Copy all of the text in the material below line for line, keeping every character as it appears. Leave the pictures out of your answer.

━━ RECORDS FOR PROCESSING

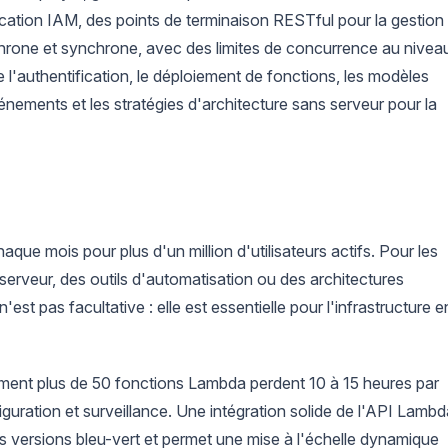
fication IAM, des points de terminaison RESTful pour la gestion
hrone et synchrone, avec des limites de concurrence au nivea
 l'authentification, le déploiement de fonctions, les modèles
énements et les stratégies d'architecture sans serveur pour la
haque mois pour plus d'un million d'utilisateurs actifs. Pour les
serveur, des outils d'automatisation ou des architectures
est pas facultative : elle est essentielle pour l'infrastructure e
llement plus de 50 fonctions Lambda perdent 10 à 15 heures par
guration et surveillance. Une intégration solide de l'API Lambd
 versions bleu-vert et permet une mise à l'échelle dynamique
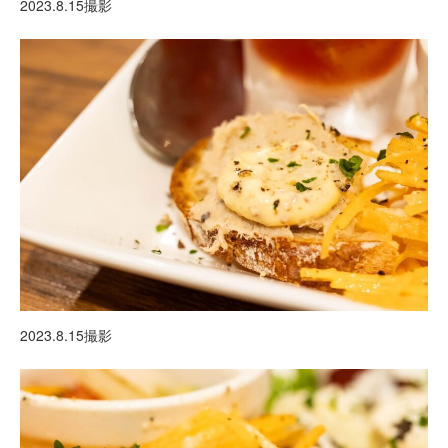
2023.8.15撮影
2023.8.15撮影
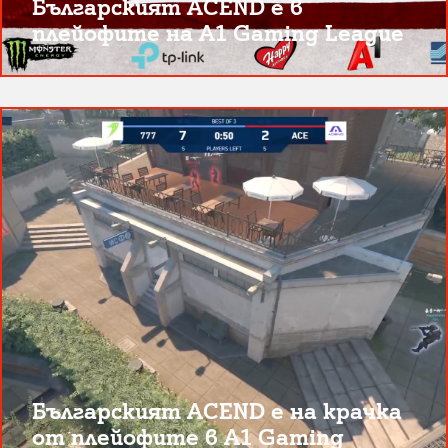
Българският ACEND е в
плейофите на A1 Gaming League
Българският ACEND е на крачка
от плейофите в A1 Gaming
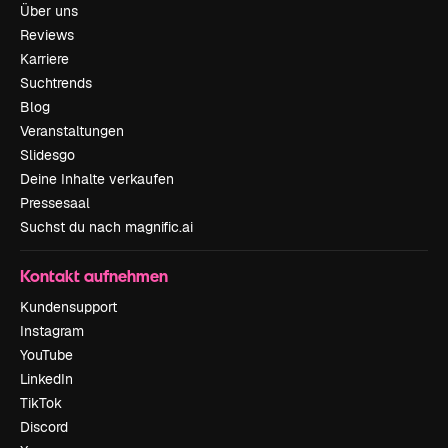
Über uns
Reviews
Karriere
Suchtrends
Blog
Veranstaltungen
Slidesgo
Deine Inhalte verkaufen
Pressesaal
Suchst du nach magnific.ai
Kontakt aufnehmen
Kundensupport
Instagram
YouTube
LinkedIn
TikTok
Discord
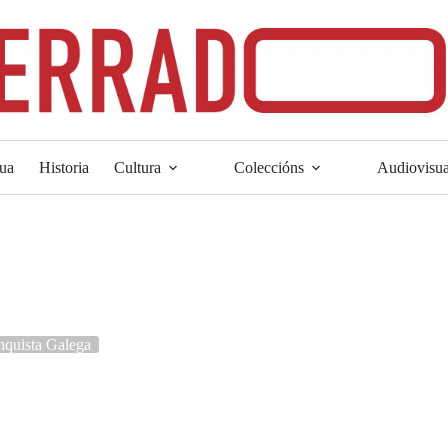
ua
Historia
Cultura
Coleccións
Audiovisua
anquista Galega
a da Galiza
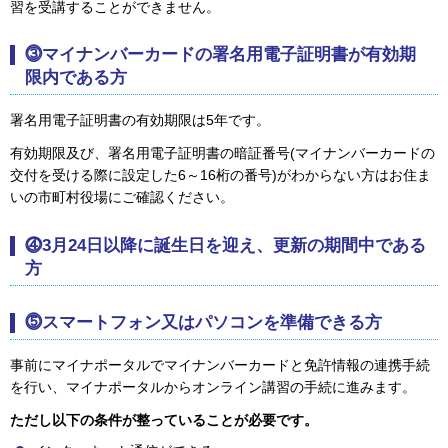
習を受講することができません。
⓷マイナンバーカードの署名用電子証明書が有効期
限内である方
署名用電子証明書の有効期限は5年です。
有効期限及び、署名用電子証明書の暗証番号(マイナンバーカードの
交付を受ける際に設定した6～16桁の番号)がわからない方はお住ま
いの市町村役場にご確認ください。
⓸3月24日以降に誕生日を迎え、更新の期間中である
方
⓹スマートフォン又はパソコンを準備できる方
事前にマイナポータルでマイナンバーカードと免許情報の連携手続
を行い、マイナポータルからオンライン講習の手続に進みます。
ただし以下の条件が整っていることが必要です。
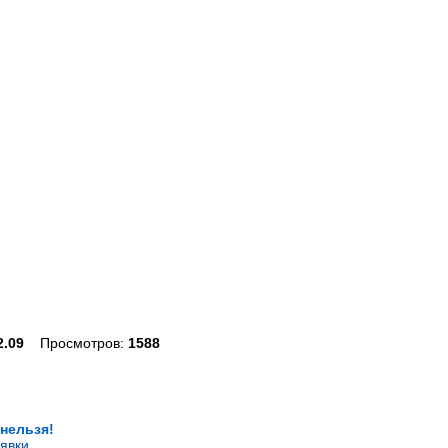
2.09
Просмотров:
1588
 нельзя!
явки
.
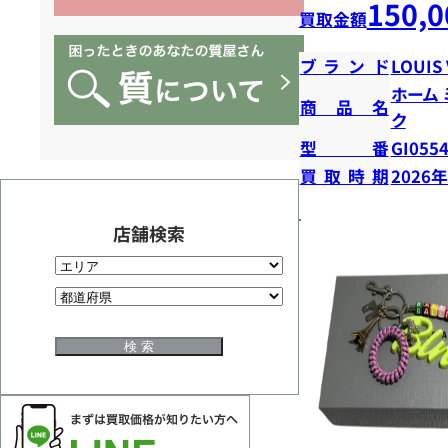
150,0
買取金額
ブランド
LOUIS
ホーム
商品名
ク
型番
GI055
買取時期
2026
店舗検索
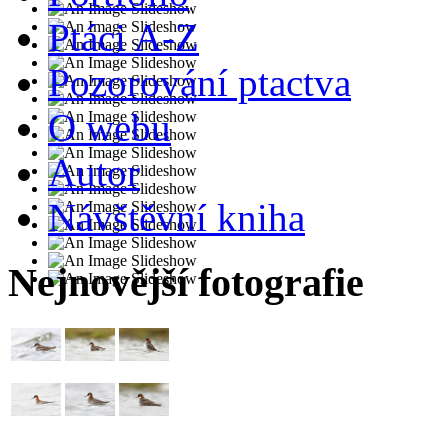
Ptáci A-Z
Pozorování ptactva
O webu
Autor
Návštěvní kniha
Nejnovější fotografie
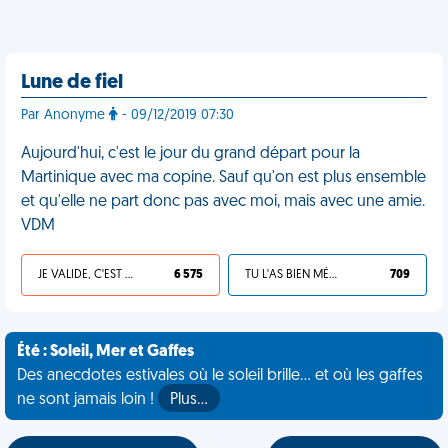
Lune de fiel
Par Anonyme
- 09/12/2019 07:30
Aujourd'hui, c'est le jour du grand départ pour la
Martinique avec ma copine. Sauf qu'on est plus ensemble
et qu'elle ne part donc pas avec moi, mais avec une amie.
VDM
JE VALIDE, C'EST UNE VDM
6 575
TU L'AS BIEN MÉRITÉ
709
Été : Soleil, Mer et Gaffes
Des anecdotes estivales où le soleil brille... et où les gaffes
ne sont jamais loin !
Plus…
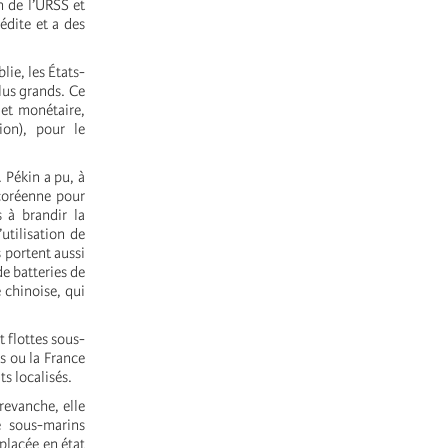
n de l’URSS et
édite et a des
lie, les États-
lus grands. Ce
 et monétaire,
ion), pour le
. Pékin a pu, à
 coréenne pour
s à brandir la
utilisation de
s portent aussi
e batteries de
 chinoise, qui
 flottes sous-
s ou la France
s localisés.
revanche, elle
 sous-marins
 placée en état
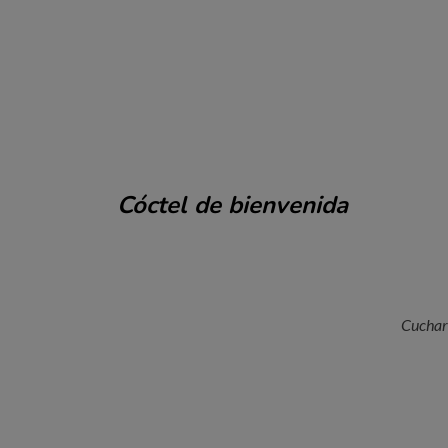
Cóctel de bienvenida
Cuchari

━━━━

## [OUTPUT]
fication IAM, des points de terminaison RESTful pour la gestion
hrone et synchrone, avec des limites de concurrence au nivea
 l'authentification, le déploiement de fonctions, les modèles
énements et les stratégies d'architecture sans serveur pour la
haque mois pour plus d'un million d'utilisateurs actifs. Pour les
serveur, des outils d'automatisation ou des architectures
est pas facultative : elle est essentielle pour l'infrastructure e
llement plus de 50 fonctions Lambda perdent 10 à 15 heures par
guration et surveillance. Une intégration solide de l'API Lambd
 versions bleu-vert et permet une mise à l'échelle dynamique
2023.8.15撮影
2023.8.15撮影
Българският ACEND е в
плейофите на A1 Gaming League
Българският ACEND е на крачка
от плейофите в A1 Gaming
Über uns
Reviews
Karriere
Suchtrends
Blog
Veranstaltungen
Slidesgo
Deine Inhalte verkaufen
Pressesaal
Suchst du nach magnific.ai
Kontakt aufnehmen
Kundensupport
Instagram
YouTube
LinkedIn
TikTok
Discord
ua
Historia
Cultura
Coleccións
Audiovisua
anquista Galega
a da Galiza
習を受講することができません。
⓷マイナンバーカードの署名用電子証明書が有効期
限内である方
署名用電子証明書の有効期限は5年です。
有効期限及び、署名用電子証明書の暗証番号(マイナンバーカードの
交付を受ける際に設定した6～16桁の番号)がわからない方はお住ま
いの市町村役場にご確認ください。
⓸3月24日以降に誕生日を迎え、更新の期間中である
方
⓹スマートフォン又はパソコンを準備できる方
事前にマイナポータルでマイナンバーカードと免許情報の連携手続
を行い、マイナポータルからオンライン講習の手続に進みます。
ただし以下の条件が整っていることが必要です。
2.09
Просмотров:
1588
 нельзя!
явки
.
150,0
買取金額
ブランド
LOUIS
ホーム
商品名
ク
型番
GI055
買取時期
2026
店舗検索
Ptáci A-Z
Pozorování ptactva
O webu
Autor
Návštěvní kniha
Nejnovější fotografie
Lune de fiel
Par Anonyme
- 09/12/2019 07:30
Aujourd'hui, c'est le jour du grand départ pour la
Martinique avec ma copine. Sauf qu'on est plus ensemble
et qu'elle ne part donc pas avec moi, mais avec une amie.
VDM
JE VALIDE, C'EST UNE VDM
6 575
TU L'AS BIEN MÉRITÉ
709
Été : Soleil, Mer et Gaffes
Des anecdotes estivales où le soleil brille... et où les gaffes
ne sont jamais loin !
Plus…
n de l’URSS et
édite et a des
lie, les États-
lus grands. Ce
 et monétaire,
ion), pour le
. Pékin a pu, à
 coréenne pour
s à brandir la
utilisation de
s portent aussi
e batteries de
 chinoise, qui
 flottes sous-
s ou la France
s localisés.
revanche, elle
 sous-marins
 placée en état
Cóctel de bienvenida
Cuchari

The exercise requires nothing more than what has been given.